The Court also rejected the Commission’s argument that the existence of an aid scheme could be established by the fact that the Belgian tax authorities followed a systematic approach when making excess profit tax rulings.  According to established case law, where the legal acts establishing a scheme cannot be identified, the Commission can rely on a set of circumstances which taken as a whole indicate the de facto existence of an aid scheme.  The Court noted that the Commission had not relied on this line of case law to establish the existence of the “scheme”.

Furthermore, the Court ruled that the Commission could not establish a systematic approach on the part of the Belgian authorities to the requisite legal standard.  The Commission only reviewed a sample of the 66 excess profit tax rulings made by the Belgian tax authorities between 2005 and 2015 and did not explain how that selection had been made.  Moreover, the Belgian tax authorities reviewed applications for an excess profit exemption on a case by case basis and did not always apply the same parameters to award the benefit of the exemption and calculate the amount of excess profit.

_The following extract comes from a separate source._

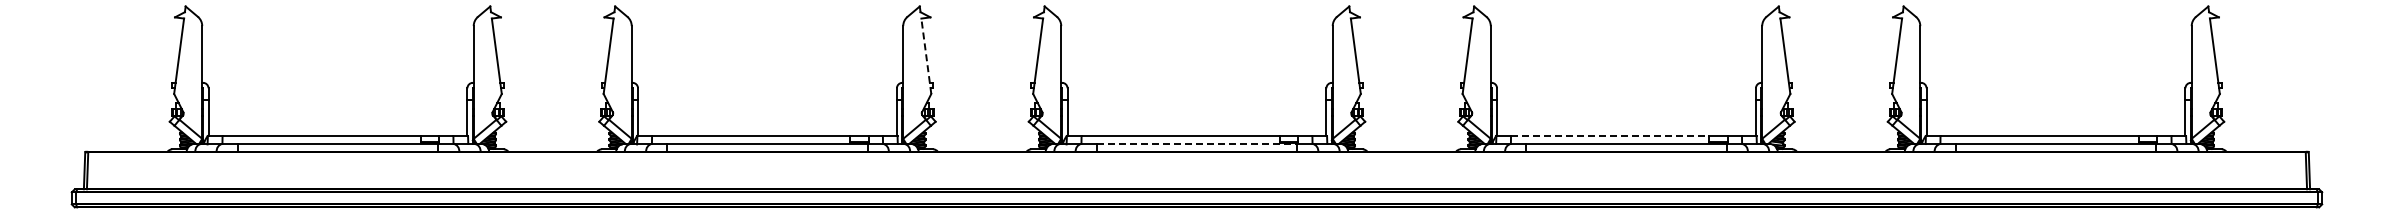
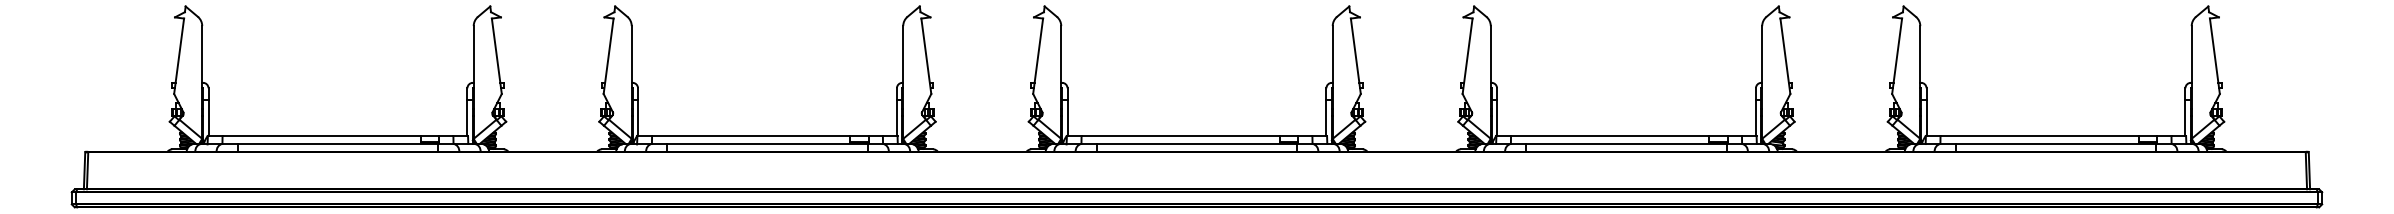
line at (926, 55): dashed -> solid
line at (1610, 136): dashed -> solid
line at (1197, 143): dashed -> solid
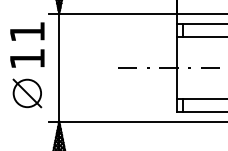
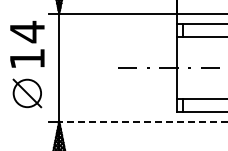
text at (27, 31): 11 -> 14
line at (142, 121): solid -> dashed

The GC therefore annulled the Commission’s decision and did not assess the two other pleas.


This is the first judgment addressing the Commission’s decisions on tax rulings and it was consequently impatiently awaited by the State aid community.  As the judgment does not touch upon the central question of “selectivity”, its predictive value for the other Commission tax ruling decisions that are currently being considered by the GC is limited.  However, it does show that the GC is ready to annul these decisions.

The judgment also provides pointers as to how in the future the Commission will have to deal with tax exemptions applied through tax rulings.  As tax rulings may leave discretion to the fiscal authorities to determine the fiscal situation of the applicant, the Commission will not be able to group tax rulings applying the same exemption under the “scheme” umbrella to avoid having to take individual decisions on each ruling.  As a result, the Commission will have to devote more time and resources to target such tax rulings.